This is a reprint of a “From the Local History Room” column that first appeared in December 2013, before the launch of this weblog.
World War II memories of love and war
By Jared Olar
Library Assistant
With the passing of another Veterans Day this week, today we will spotlight a book written by one of Pekin’s World War II veterans, the late Robert B. Monge (1925-2008).
Dedicated “to all of the men and women of Tazewell County who made the supreme sacrifice during World War II” and extending to 991 pages including index, photographs and illustrations, Monge’s 1994 book, “WW2 Memories of Love & War: June 1937-June 1946,” tells of Monge’s own wartime experiences, weaving his own story together with the larger historical narrative of the war, along with the stories of many other men from Tazewell County who fought in World War II or were killed in action.
Monge was a 1943 graduate of Pekin Community High School. That same year, he enlisted in the U.S. Marine Corps, as a member of which he fought against Japanese forces in the Pacific Theater. He was discharged with the rank of Corporal on June 17, 1946. After the war, he and his brothers went into business together, founding Monge Bros. Construction. In 1955, he became president of Monge Realty and Investments Inc. in Pekin. While he was best known for his work developing new subdivisions in Pekin, Monge also came to feel a strong desire to record the wartime history of Tazewell County’s men who had been sent off to fight.
That’s why he compiled “WW2 Memories” and joined with Jack Shepler to write a companion volume, “The Book Eternal,” which is a roll of Tazewell County servicemen who died in World War II and other wars. Monge also served as co-chairman of the effort to place a veterans’ memorial on the Tazewell County Courthouse lawn. The memorial, listing all of Tazewell County’s sacred fallen, was dedicated on Veterans Day in 1995.

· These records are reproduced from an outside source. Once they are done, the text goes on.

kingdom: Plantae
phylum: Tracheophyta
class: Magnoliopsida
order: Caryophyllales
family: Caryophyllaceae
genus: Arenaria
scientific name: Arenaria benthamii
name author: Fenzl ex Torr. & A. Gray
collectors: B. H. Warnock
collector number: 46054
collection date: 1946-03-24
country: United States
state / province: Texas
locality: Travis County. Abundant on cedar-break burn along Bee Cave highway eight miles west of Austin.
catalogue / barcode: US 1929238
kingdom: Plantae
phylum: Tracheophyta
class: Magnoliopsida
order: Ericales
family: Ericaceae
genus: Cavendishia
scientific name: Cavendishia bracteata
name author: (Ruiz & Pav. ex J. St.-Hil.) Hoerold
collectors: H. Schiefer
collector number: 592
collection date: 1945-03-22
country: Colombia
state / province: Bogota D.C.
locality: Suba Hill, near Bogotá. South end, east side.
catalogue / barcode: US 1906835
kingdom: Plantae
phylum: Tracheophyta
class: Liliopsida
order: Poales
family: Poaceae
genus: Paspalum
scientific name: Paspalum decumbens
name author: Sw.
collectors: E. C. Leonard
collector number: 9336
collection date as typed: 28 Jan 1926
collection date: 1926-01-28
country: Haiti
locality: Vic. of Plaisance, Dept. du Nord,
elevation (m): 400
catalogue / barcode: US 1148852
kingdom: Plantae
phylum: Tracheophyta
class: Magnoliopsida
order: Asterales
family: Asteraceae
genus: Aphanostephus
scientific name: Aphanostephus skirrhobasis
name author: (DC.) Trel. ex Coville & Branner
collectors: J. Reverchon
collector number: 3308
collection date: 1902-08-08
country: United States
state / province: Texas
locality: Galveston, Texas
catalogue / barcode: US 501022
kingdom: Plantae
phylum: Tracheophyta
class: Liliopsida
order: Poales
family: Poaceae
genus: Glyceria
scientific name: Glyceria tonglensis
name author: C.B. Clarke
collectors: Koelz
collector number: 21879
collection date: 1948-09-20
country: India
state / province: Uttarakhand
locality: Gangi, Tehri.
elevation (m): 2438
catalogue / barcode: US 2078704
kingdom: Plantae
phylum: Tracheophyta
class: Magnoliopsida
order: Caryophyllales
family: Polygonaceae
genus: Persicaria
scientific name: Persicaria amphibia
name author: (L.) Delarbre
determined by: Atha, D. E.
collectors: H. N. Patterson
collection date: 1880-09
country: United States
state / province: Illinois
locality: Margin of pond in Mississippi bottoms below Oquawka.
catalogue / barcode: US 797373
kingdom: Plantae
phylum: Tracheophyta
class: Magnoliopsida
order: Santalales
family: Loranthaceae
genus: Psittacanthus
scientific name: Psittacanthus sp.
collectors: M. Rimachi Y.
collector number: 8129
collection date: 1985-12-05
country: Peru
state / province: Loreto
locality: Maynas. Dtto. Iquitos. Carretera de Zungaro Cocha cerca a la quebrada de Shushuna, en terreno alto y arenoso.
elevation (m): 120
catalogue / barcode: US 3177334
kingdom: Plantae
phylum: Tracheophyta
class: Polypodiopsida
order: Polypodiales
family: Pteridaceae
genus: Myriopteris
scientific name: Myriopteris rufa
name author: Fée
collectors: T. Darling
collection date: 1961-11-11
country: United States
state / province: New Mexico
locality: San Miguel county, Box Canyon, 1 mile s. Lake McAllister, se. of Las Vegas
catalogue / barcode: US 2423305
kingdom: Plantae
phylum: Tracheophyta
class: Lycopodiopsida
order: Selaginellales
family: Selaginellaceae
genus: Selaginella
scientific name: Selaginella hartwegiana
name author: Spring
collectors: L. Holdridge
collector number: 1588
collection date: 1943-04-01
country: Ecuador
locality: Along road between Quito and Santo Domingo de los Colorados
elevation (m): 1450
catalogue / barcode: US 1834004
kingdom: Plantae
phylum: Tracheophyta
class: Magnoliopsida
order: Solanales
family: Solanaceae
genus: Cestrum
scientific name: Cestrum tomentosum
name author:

The many stories in Monge’s book often provide firsthand accounts of the harrowing ordeals that were endured by the young men sent into battle to put a stop to the racist and imperialist aggression of the Nazis and Fascists in Europe and North Africa and the Empire of Japan in the Pacific and Asia. In addition to his own memories, or those, for example, of his fellow Marine Chuck Dancey, or of the late John T. McNaughton and numerous other veterans who came back from the war, Monge frequently reprints or adapts newspaper reports of local boys killed or reported missing in action. The newspaper reports or obituaries, along with Monge’s larger historical narratives of the war, are informative but not graphic or sensationalized. However, due to the nature of modern warfare, and especially due to the monstrous ideologies that motivated the enemy, the personal narratives in Monge’s book at times make for some grim reading.
In his introductory remarks, Monge explained why he felt driven to devote several years of his life to write his book:
“What must man do to preserve the memory of men who made the ultimate sacrifice – at a time when it meant so much to the world? There comes a time when we must sacrifice our time and energies and make it our duty to do it. Out of W.W. II came a multitude of heroes – those who died on the battlefield and those who lived through its holocaust. . . .
“. . . I found that the families of Tazewell County gave more freely of their sons in all our wars than the country ever expected or required. The dark cobwebs in lost graveyards hide many young men and boys who gave their lives in a past war somewhere. I felt that, at all costs, we must prevent them from being lost in the oblivion of time.
“Probably it was said best by an early author of Tazewell County history: ‘To be forgotten has been the great dread of mankind from the remotest ages.’ All will be forgotten soon enough, in spite of their fame and glory and in spite of our efforts to preserve their memory.
“This is for the present generation to read and find out about their kind and what they stood for and what they died for. It is also for our generation too, to relive the past, in one of the most tumultuous periods in all history, and to remember our dead. Time and its greed cuts everyone down into oblivion. It eventually completes the destruction of the physical man and his cemetery stones, erected in his memory. Eventually they will crumble into dust and blow away – but the preservation of their accomplishments, deeds and their supreme sacrifice will be saved for future generations.”
The ranks of our surviving World War II veterans grows thinner every day – but when the last of them is gone, books such as Monge’s will enable future generations to remember their sacrifices.